GERECHTSHOF ’s-GRAVENHAGE
Sector Civiel recht
Uitspraak : 5 oktober 2011
Zaaknummer : 200.083.187.01
Rekestnr. rechtbank : FA RK 10-2298
[de man],
wonende te [woonplaats],
verzoeker, tevens incidenteel verweerder, in hoger beroep,
hierna te noemen: de man,
advocaat mr. H.C.M. Kortman te ‘s-Gravenhage,
[de vrouw],
wonende te [woonplaats],
verweerster, tevens incidenteel verzoekster in hoger beroep,
hierna te noemen: de vrouw,
advocaat mr. H.H.M. de Vries-Veringa te Voorburg, gemeente Leidschendam-Voorburg.
PROCESVERLOOP IN HOGER BEROEP
De man is op 2 maart 2011 in hoger beroep gekomen van een beschikking van 7 december 2010 van de rechtbank ‘s-Gravenhage.

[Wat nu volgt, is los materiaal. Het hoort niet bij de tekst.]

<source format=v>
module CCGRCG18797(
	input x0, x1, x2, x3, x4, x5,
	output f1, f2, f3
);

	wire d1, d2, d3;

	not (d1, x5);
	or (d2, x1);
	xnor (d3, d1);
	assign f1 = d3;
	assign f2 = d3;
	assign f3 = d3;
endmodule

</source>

De vrouw heeft op 14 april 2011 een verweerschrift tevens houdende incidenteel appel ingediend.
De man heeft op 20 mei 2011 een verweerschrift op het incidenteel appel ingediend.

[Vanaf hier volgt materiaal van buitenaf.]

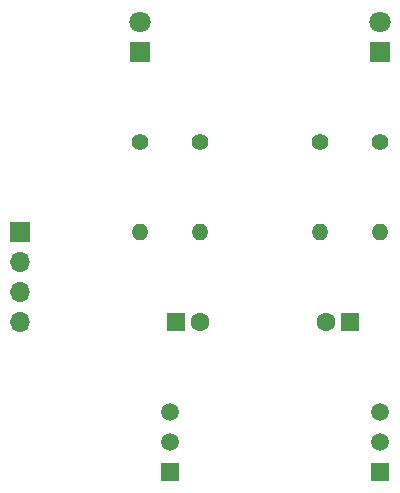
<source format=gbr>
%TF.GenerationSoftware,KiCad,Pcbnew,8.0.6*%
%TF.CreationDate,2024-11-22T14:42:32+09:00*%
%TF.ProjectId,traning,7472616e-696e-4672-9e6b-696361645f70,rev?*%
%TF.SameCoordinates,Original*%
%TF.FileFunction,Soldermask,Bot*%
%TF.FilePolarity,Negative*%
%FSLAX46Y46*%
G04 Gerber Fmt 4.6, Leading zero omitted, Abs format (unit mm)*
G04 Created by KiCad (PCBNEW 8.0.6) date 2024-11-22 14:42:32*
%MOMM*%
%LPD*%
G01*
G04 APERTURE LIST*
%ADD10O,1.400000X1.400000*%
%ADD11C,1.400000*%
%ADD12R,1.500000X1.500000*%
%ADD13C,1.500000*%
%ADD14O,1.700000X1.700000*%
%ADD15R,1.700000X1.700000*%
%ADD16C,1.800000*%
%ADD17R,1.800000X1.800000*%
%ADD18R,1.600000X1.600000*%
%ADD19C,1.600000*%
G04 APERTURE END LIST*
D10*
%TO.C,R4*%
X149860000Y-78740000D03*
D11*
X149860000Y-71120000D03*
%TD*%
D10*
%TO.C,R3*%
X144780000Y-78740000D03*
D11*
X144780000Y-71120000D03*
%TD*%
D10*
%TO.C,R2*%
X134620000Y-78740000D03*
D11*
X134620000Y-71120000D03*
%TD*%
D10*
%TO.C,R1*%
X129540000Y-78740000D03*
D11*
X129540000Y-71120000D03*
%TD*%
D12*
%TO.C,Q2*%
X149860000Y-99060000D03*
D13*
X149860000Y-96520000D03*
X149860000Y-93980000D03*
%TD*%
%TO.C,Q1*%
X132080000Y-93980000D03*
X132080000Y-96520000D03*
D12*
X132080000Y-99060000D03*
%TD*%
D14*
%TO.C,J1*%
X119380000Y-86360000D03*
X119380000Y-83820000D03*
X119380000Y-81280000D03*
D15*
X119380000Y-78740000D03*
%TD*%
D16*
%TO.C,D2*%
X149860000Y-60960000D03*
D17*
X149860000Y-63500000D03*
%TD*%
%TO.C,D1*%
X129540000Y-63500000D03*
D16*
X129540000Y-60960000D03*
%TD*%
D18*
%TO.C,C2*%
X147320000Y-86360000D03*
D19*
X145320000Y-86360000D03*
%TD*%
D18*
%TO.C,C1*%
X132620000Y-86360000D03*
D19*
X134620000Y-86360000D03*
%TD*%
M02*

</source>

Bij het hof zijn voorts de volgende stukken ingekomen:
van de zijde van man:
- op 7 april 2011 een brief van dezelfde datum met bijlagen;
van de zijde van vrouw:
- op 15 april 2011 nogmaals het verweerschrift, ditmaal met bijlagen.
De zaak is op 19 augustus 2011 mondeling behandeld.

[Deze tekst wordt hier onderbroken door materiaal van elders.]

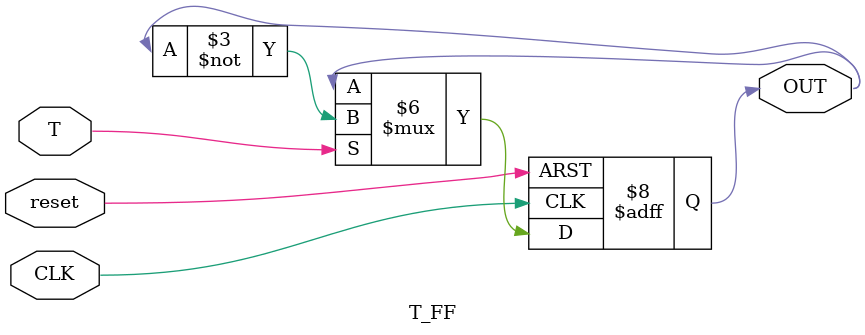
<source format=v>
`include "counter_design.v"
module TOP (CLK,OUT,reset);
  input CLK,reset;
  reg CLK_new;
  counter_design uut (
		.clk(CLK),
        .out(CLK_new), 
		.reset(reset)
	);
  output [3:0] OUT;
  wire [1:0]nine_yet_op;
//   reg [31:0] int_count;
  NINE_YET m(OUT,nine_yet_op);
  T_FF Q0(CLK_new,1'b1,OUT[0],reset);
  T_FF Q1(nine_yet_op[0],1'b1,OUT[1],reset);
  T_FF Q2(~OUT[1],1'b1,OUT[2],reset);
  T_FF Q3(nine_yet_op[1],1'b1,OUT[3],reset);
endmodule

module NINE_YET (IN,OUT);
  input  [3:0] IN;
  output reg [1:0]OUT;
  always @ ( * ) begin
    if(IN==9) OUT<=2'b01; //Q[3] should be toggled the next cycle, Q[2] should not
    else OUT<={~IN[2],~IN[0]}; //just pass Q` of Tff[2] and Tff[0]
  end
endmodule



module T_FF (CLK,T,OUT,reset);
  input CLK,T,reset;
  output reg OUT=0;
  always @ ( posedge CLK or posedge reset ) begin
    if(reset==0)
    begin
        if(T) OUT<=~OUT;
        else  OUT<=OUT;
    end
    else begin
        OUT<=0;
    end
  end
endmodule


// module T_FF(clk,reset,q);

// output q;
// input clk, reset;
// wire d;

// D_FF dff_0 (q,d,clk,reset);
// not n1(d,q);

// endmodule

// module D_FF(q,d,clk,reset);
// output q;
// input d, clk,reset;
// reg q; 

// always@(posedge reset or negedge clk)
// begin
// 	if(reset)
// 		q<=1'b0;
// 	else
//   		q<=d;
// end
// endmodule
</source>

Ter zitting waren aanwezig:
- de man, bijgestaan door zijn advocaat;
- de vrouw, bijgestaan door haar advocaat.
HET PROCESVERLOOP IN EERSTE AANLEG EN VASTSTAANDE FEITEN
Voor het procesverloop en de beslissing in eerste aanleg verwijst het hof naar de bestreden beschikking.
Bij die beschikking is – uitvoerbaar bij voorraad – gewijzigd de beschikking van de rechtbank ’s-Gravenhage van 9 februari 2005 en de door de man met ingang van 1 maart 2008 te betalen uitkering tot levensonderhoud van de vrouw bepaald op € 1.664,- per maand, met ingang van 1 maart 2009 op € 1.537,- per maand, met ingang van 1 november 2009 op € 2.662,- per maand en met ingang van 1 maart 2010 op € 1.226,- per maand, vanaf 7 december 2010 telkens bij vooruitbetaling te voldoen. Voorts is bepaald dat de vrouw eventueel door de man sinds 1 maart 2008 teveel betaalde onderhoudsbijdragen ten behoeve van haarzelf en de na te noemen minderjarige niet aan de man hoeft terug te betalen. Het verzoek van de man tot wijziging van de kinderalimentatie van € 720,- per maand naar € 400,- per maand is afgewezen.
Het hof gaat uit van de door de rechtbank vastgestelde feiten, voor zover daar in hoger beroep geen grief tegen is gericht.
BEOORDELING VAN HET PRINCIPALE EN HET INCIDENTELE HOGER BEROEP
1. In geschil is in het kader van de door de man te betalen bijdrage in de kosten van het levensonderhoud voor de vrouw (hierna ook: partneralimentatie) en de kosten van verzorging en opvoeding van de minderjarige (hierna ook: kinderalimentatie): de behoefte van de vrouw en de minderjarige en de draagkracht van de man.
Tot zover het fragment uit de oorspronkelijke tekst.